Magnetic dichroism for circularly polarized light and vortex beams with $l=\pm 1$ in NTO. (a),(b) Normalized transmittance for circularly polarized light, ${\overrightarrow{e}}_L$ and ${\overrightarrow{e}}_R$, and for conventional linear polarization ${\overrightarrow{e}}_y$. (c),(d) Normalized transmittance for broadband vortex beams with ${\overrightarrow{e}}_{+1}$ (blue spectra) and ${\overrightarrow{e}}_{-1}$ (red spectra). All experimental data in (a)–(d) are taken at $B=\pm 0.47\mathrm{T}$ and $T=10\mathrm{K}$ and are normalized to that measured at $T=60\mathrm{K}$ in the same field: $I(\nu ,T)/I(\nu ,T=60\mathrm{K})$. (e) Schematics of the experimentally determined selection rules for the AFM resonances using both circularly polarized light and vortex beams with $l$ and $j$. The positive $\overrightarrow{B}$ is parallel with $\overrightarrow{k}$.

Figure 2

Vortex dichroism for higher orders of the OAM for (a) NTO at $T=30\mathrm{K}$ and (b) Tb FB at $T=19\mathrm{K}$. Normalized transmittance spectra for two linearly polarized LG vortex beams ${\overrightarrow{e}}_{l>0}$ (blue spectra) and ${\overrightarrow{e}}_{l<0}$ (red spectra) were taken at $B=-0.47\mathrm{T}$ that brings the AFM resonances close to ${\nu }_{l=\pm 3}$. The corresponding AFM resonances $\hslash {\mathrm{\Omega }}_M^{\pm }(B,T)$ are marked with vertical olive and magenta lines.
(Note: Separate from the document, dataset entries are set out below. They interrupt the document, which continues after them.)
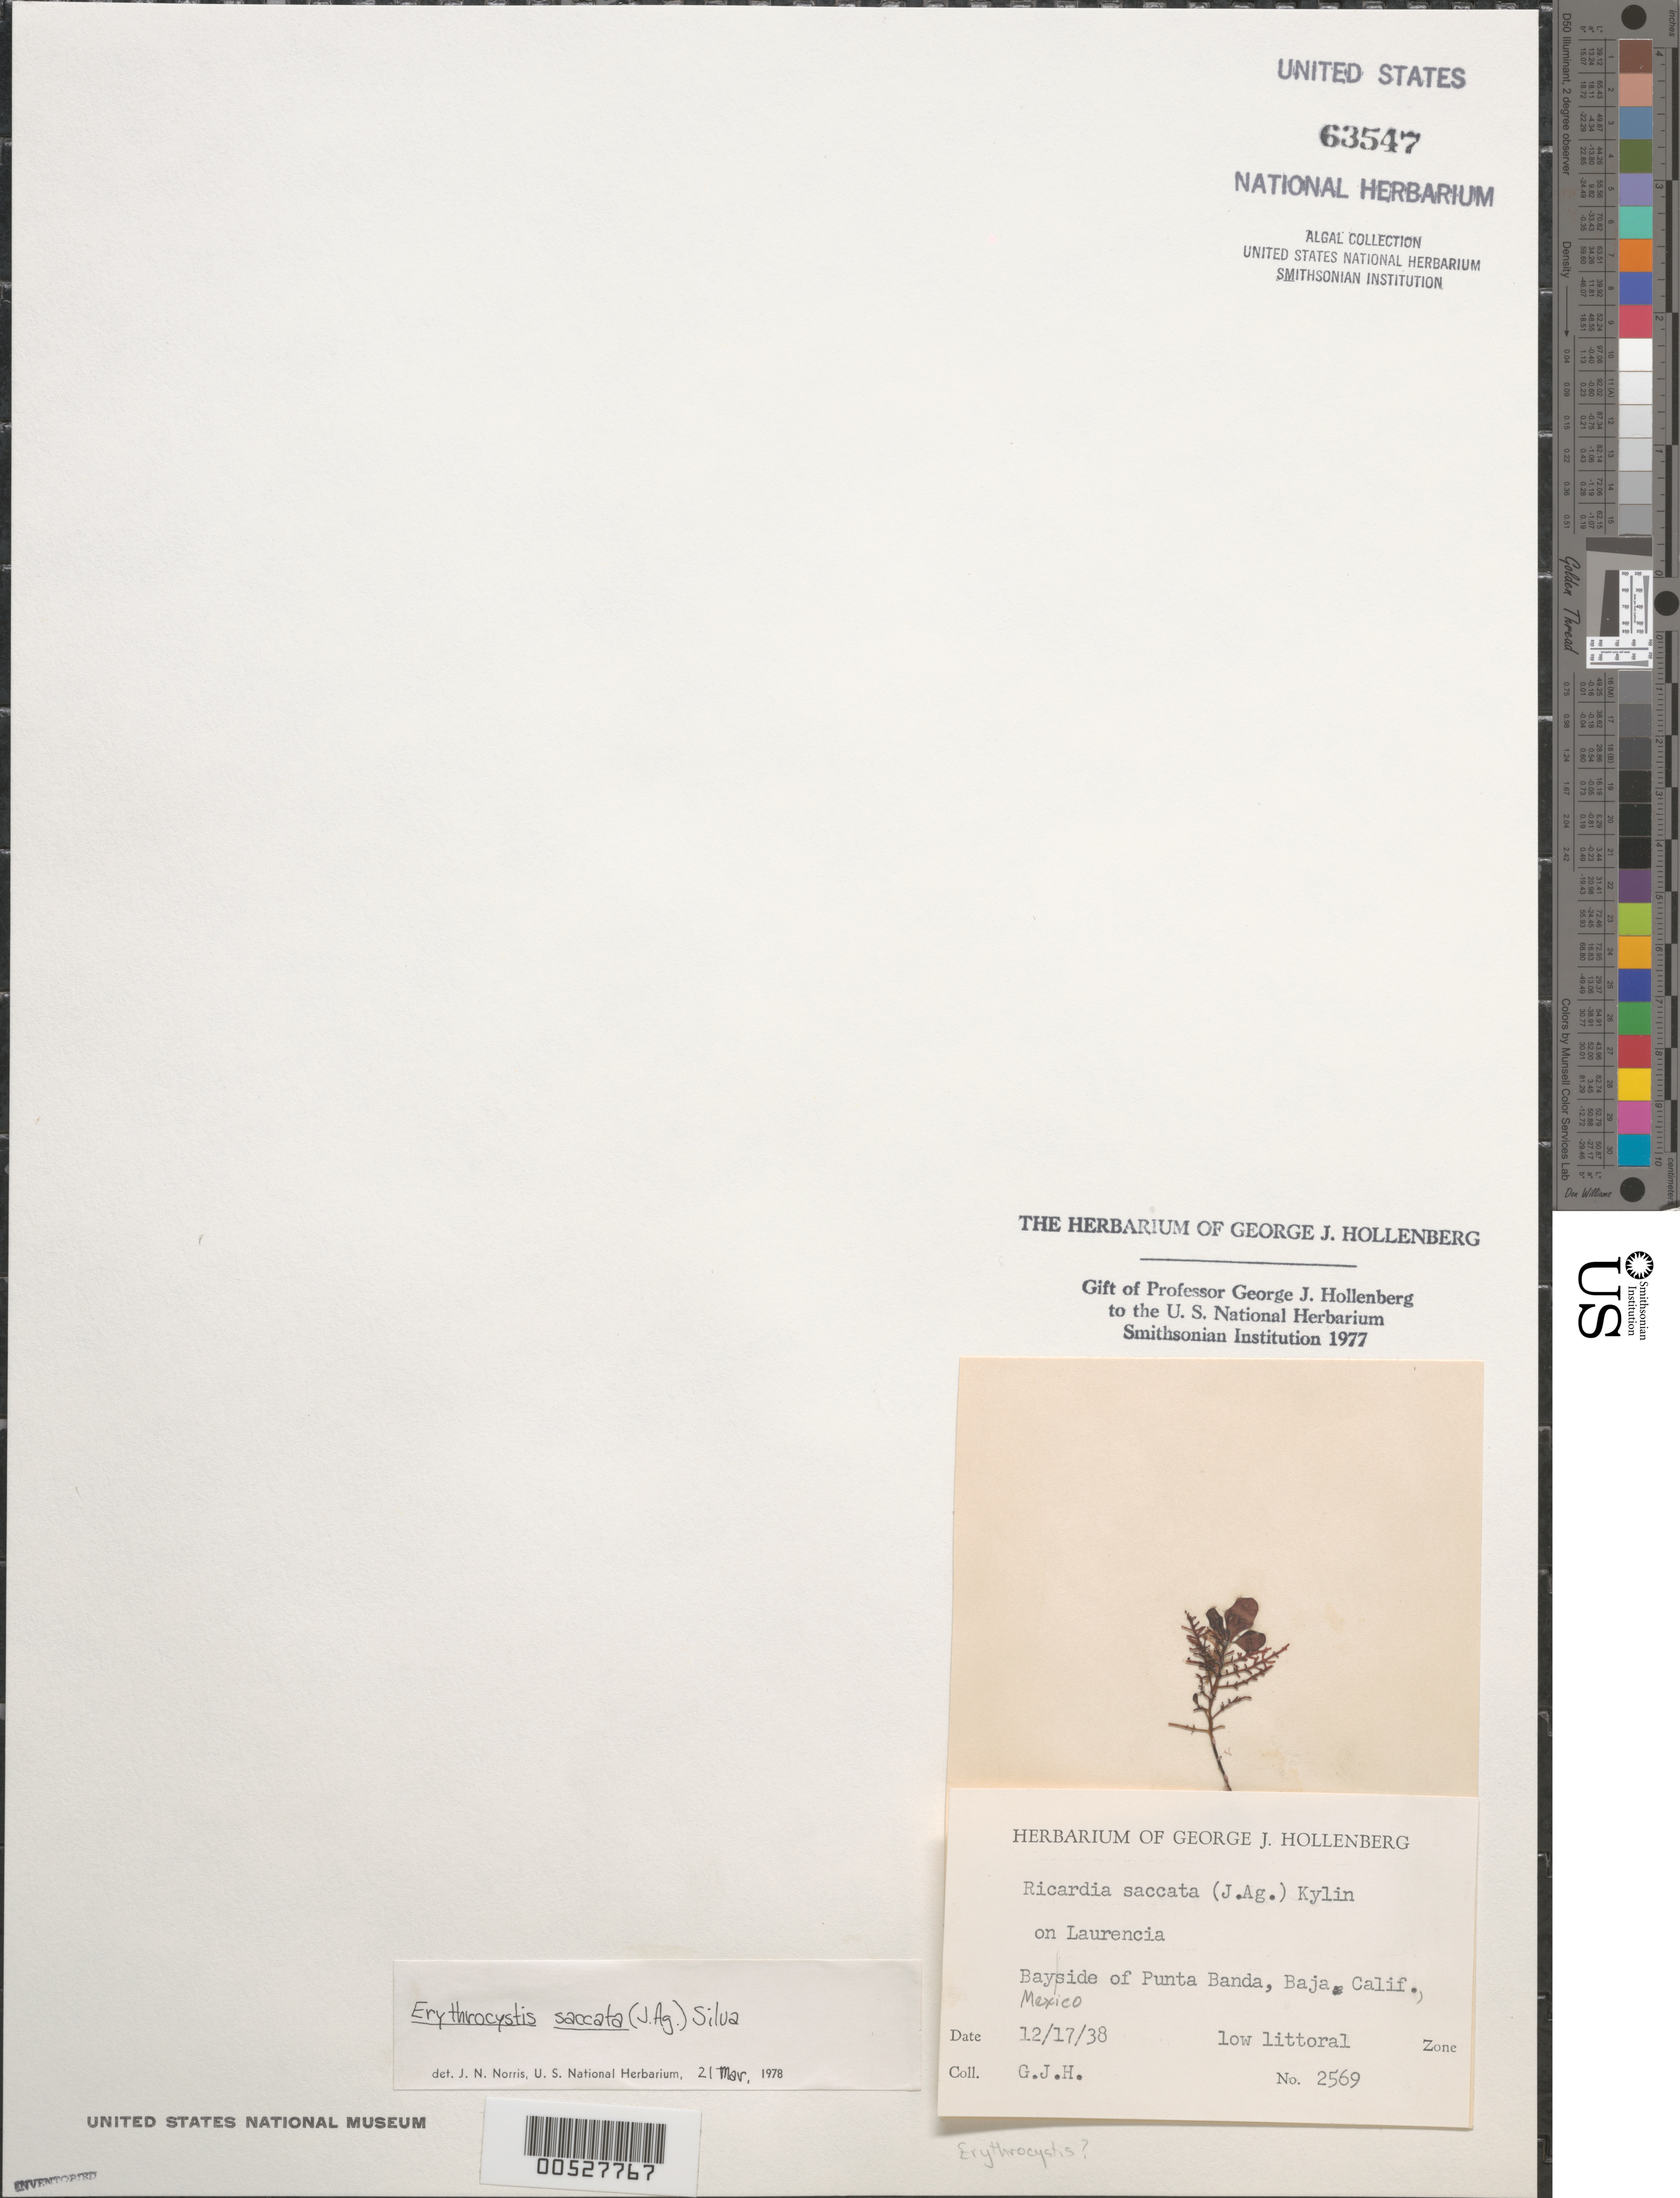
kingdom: Plantae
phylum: Rhodophyta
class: Florideophyceae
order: Ceramiales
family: Rhodomelaceae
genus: Erythrocystis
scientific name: Erythrocystis saccata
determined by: Norris, James N.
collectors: G. Hollenberg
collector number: GJH 2569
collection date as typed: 17 Dec 1938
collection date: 1938-12-17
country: Mexico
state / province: Baja California Norte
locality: Bay side of Punta Banda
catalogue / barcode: US 63547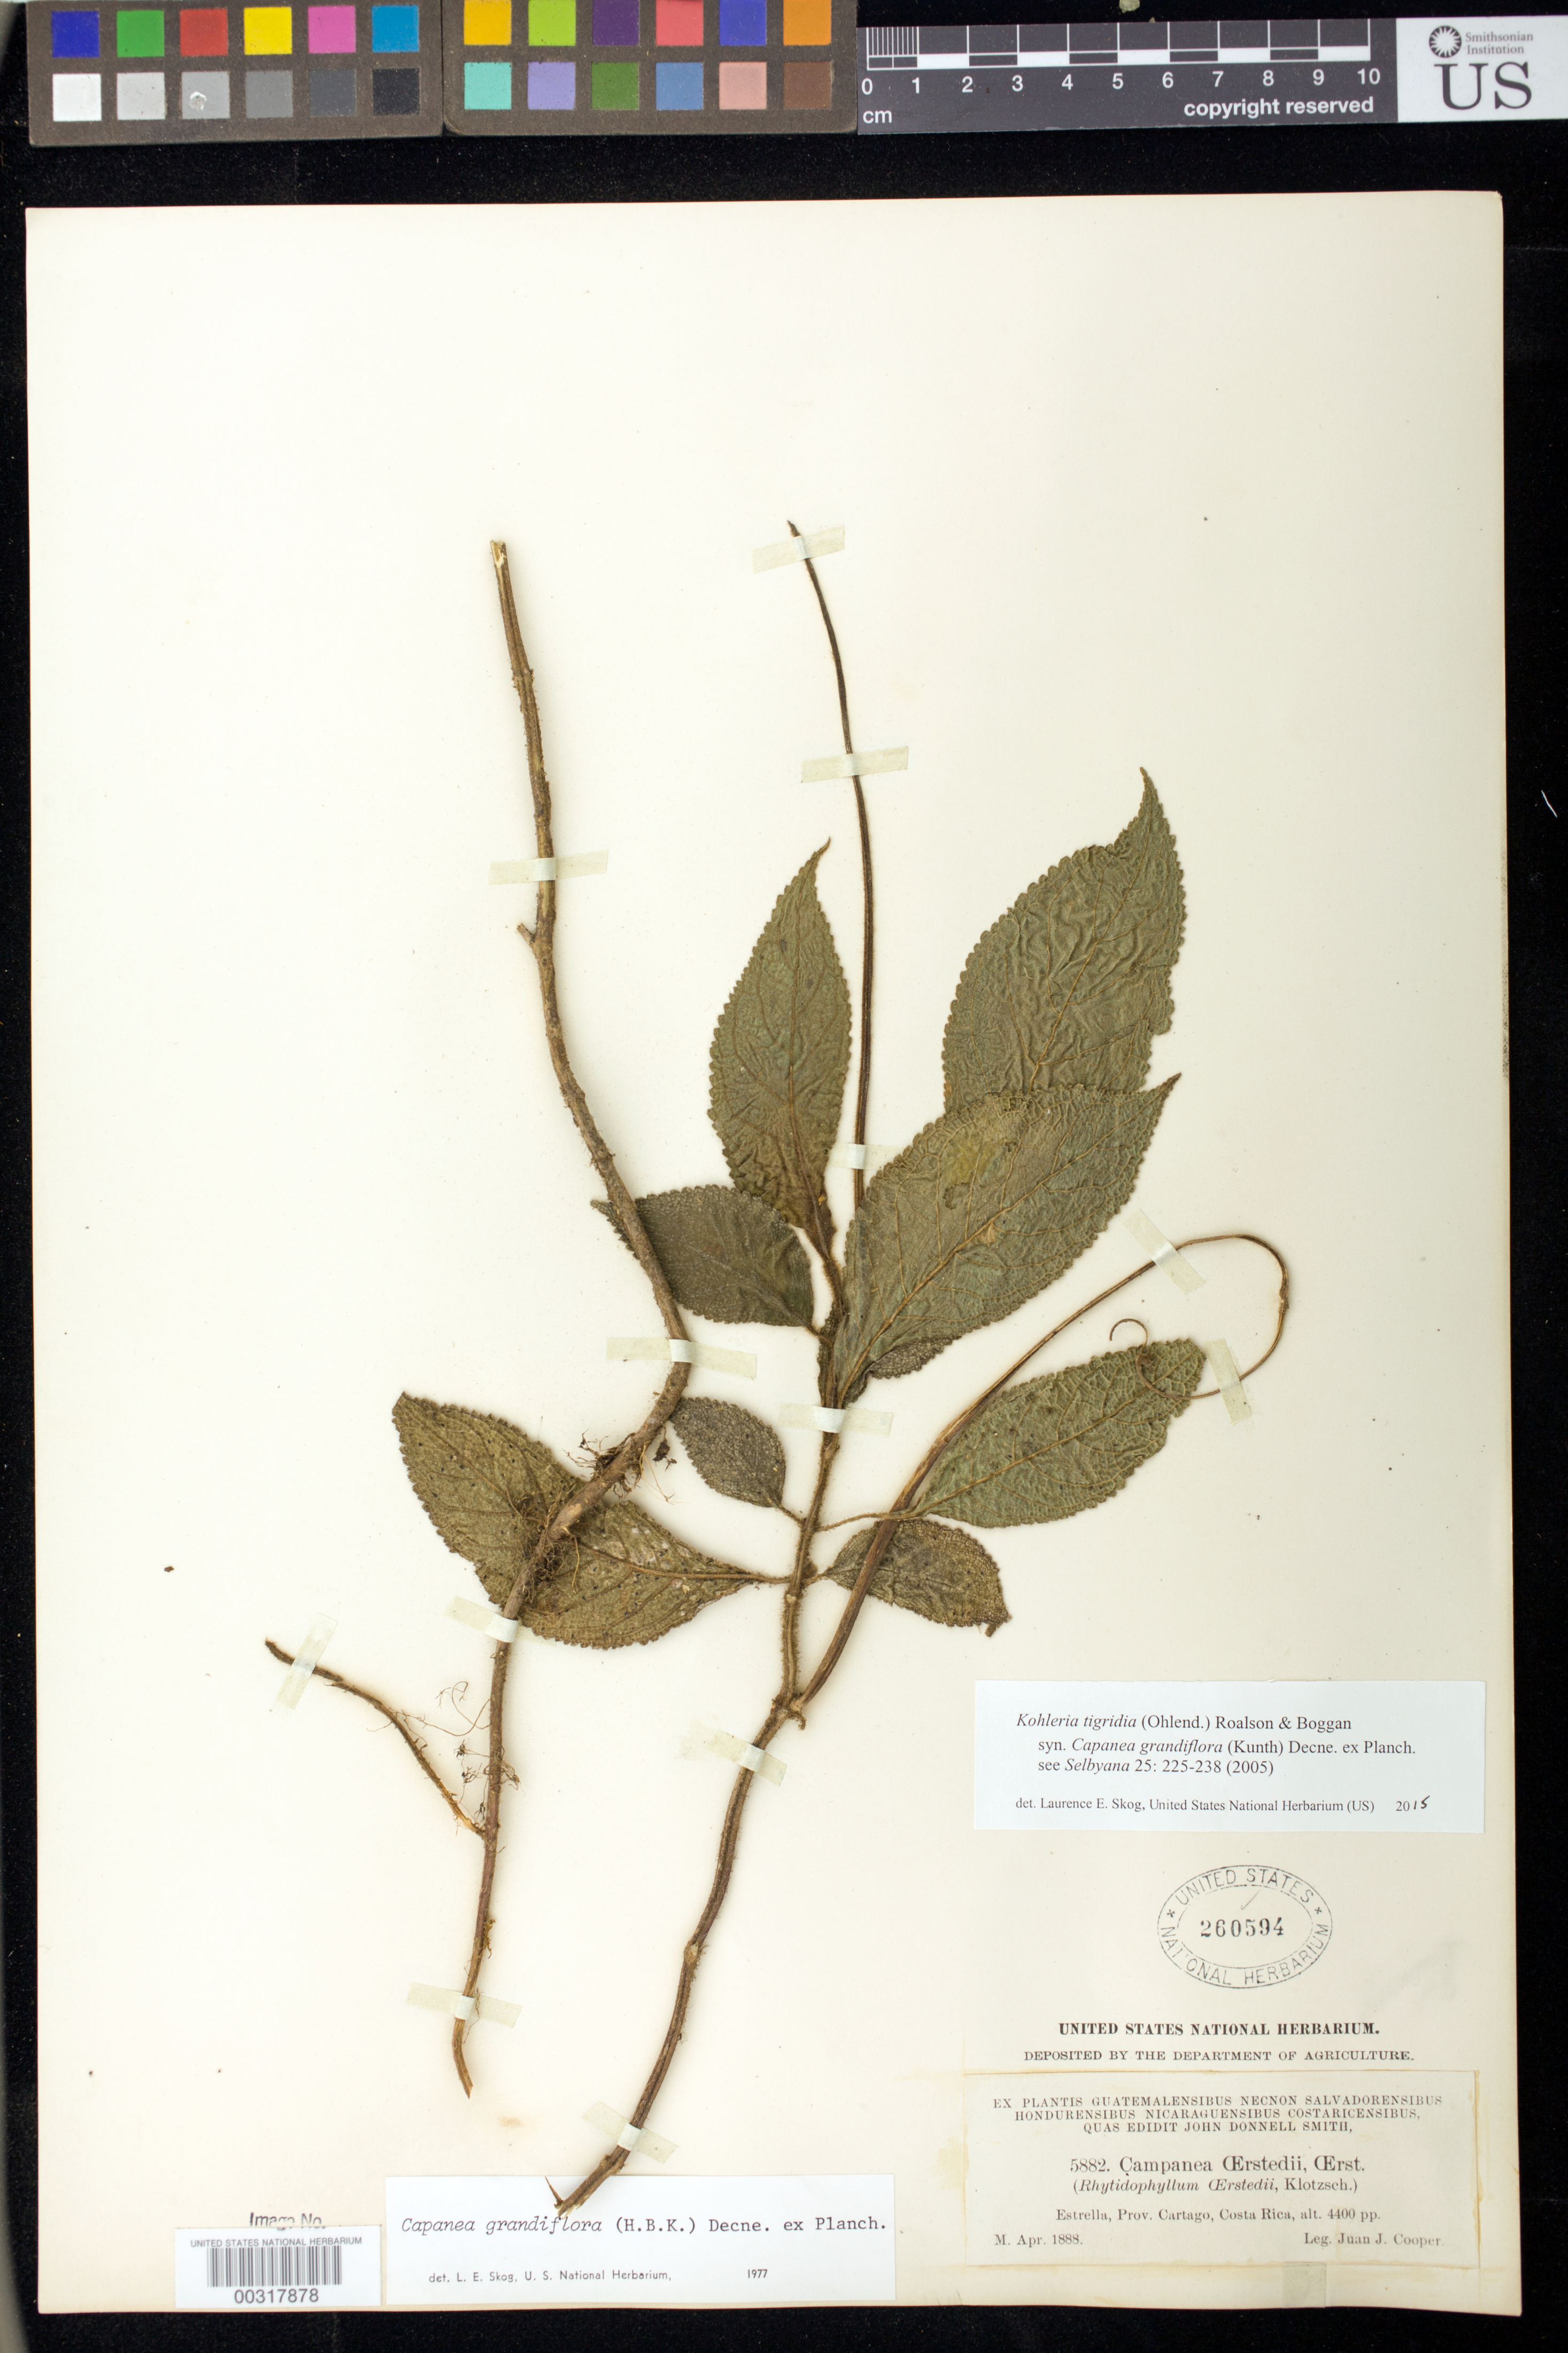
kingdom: Plantae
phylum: Tracheophyta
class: Magnoliopsida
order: Lamiales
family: Gesneriaceae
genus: Kohleria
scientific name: Kohleria tigridia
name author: (Ohlend.) Roalson & Boggan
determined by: Boggan, J. K.; Skog, L. E.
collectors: J. J. Cooper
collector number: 5882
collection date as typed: Apr 1888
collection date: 1888-04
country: Costa Rica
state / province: Cartago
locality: Estrella, Prov. Cartago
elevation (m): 1341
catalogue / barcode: US 260594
The frequencies that correspond to ${\nu }_{l=\pm 2,\pm 3,\pm 4}$ are marked with bold dark yellow arrows. Note the absorption peak asymmetry for the ${\overrightarrow{e}}_{l=+3}$ and ${\overrightarrow{e}}_{l=-3}$ AFM resonances in (b). (c) Schematics for the measurement geometry with linear polarization ${\overrightarrow{e}}_y$ for the terahertz beam input. Sample (green hexagon) is placed between a pair of identical spiral plates with step height $h$.

Figure 3

Normalized transmittance spectra for the LG vortex beams for (a) $j>0$ and (b) $j<0$ in Tb FB at $B=-0.47\mathrm{T}$. The resonance frequencies for ${\nu }_{l=\pm 2}$, ${\nu }_{l=\pm 3}$, and ${\nu }_{l=\pm 4}$ are marked with bold dark yellow arrows. The temperatures were chosen to bring the AFM resonances $\hslash {\mathrm{\Omega }}_M^{\pm }(B,T)$ shown with vertical olive and magenta lines close to ${\nu }_{l=\pm 3}$ in both (a) and (b). Note that the corresponding AFM resonances coincide for $j=+2$ ($l=+3$, $\sigma =-1$), $j=+3$ ($l=+3$, $\sigma =0$), and $j=+4$ ($l=+3$, $\sigma =+1$) in (a) and for $j=-2$ ($l=-3$, $\sigma =+1$), $j=-3$ ($l=-3$, $\sigma =0$), and $j=-4$ ($l=-3$, $\sigma =-1$) in (b). The measurement geometry is the same as in Fig. 2 but with various input polarizations ${\overrightarrow{e}}_y$ for black, ${\overrightarrow{e}}_L$ for blue, and ${\overrightarrow{e}}_R$ for red spectra.

Figure 4

Total angular momentum dichroism in Tb FB revealed in the temperature dependencies of the AFM resonance frequencies $\hslash {\mathrm{\Omega }}_M^{\pm }(B,T)$ for different combinations of the $\overrightarrow{B}$ direction and the sign of $j$ for the vortex beams. (a) $j>0$, $B<0$, (b) $j<0$, $B<0$, and (c)$j<0$, $B>0$. Solid curves correspond to the AFM frequencies $\hslash {\mathrm{\Omega }}_M^{\pm }(B,T)$ measured using conventional circularly polarized light. The color code for the curves (olive and magenta) is the same as for $\hslash {\mathrm{\Omega }}_M^{\pm }(B)$ lines in Fig. 1. The measurement geometry is the same as shown in Fig. 2 but with various input polarizations ${\overrightarrow{e}}_y$ for black, ${\overrightarrow{e}}_L$ for blue, and ${\overrightarrow{e}}_R$ for red symbols.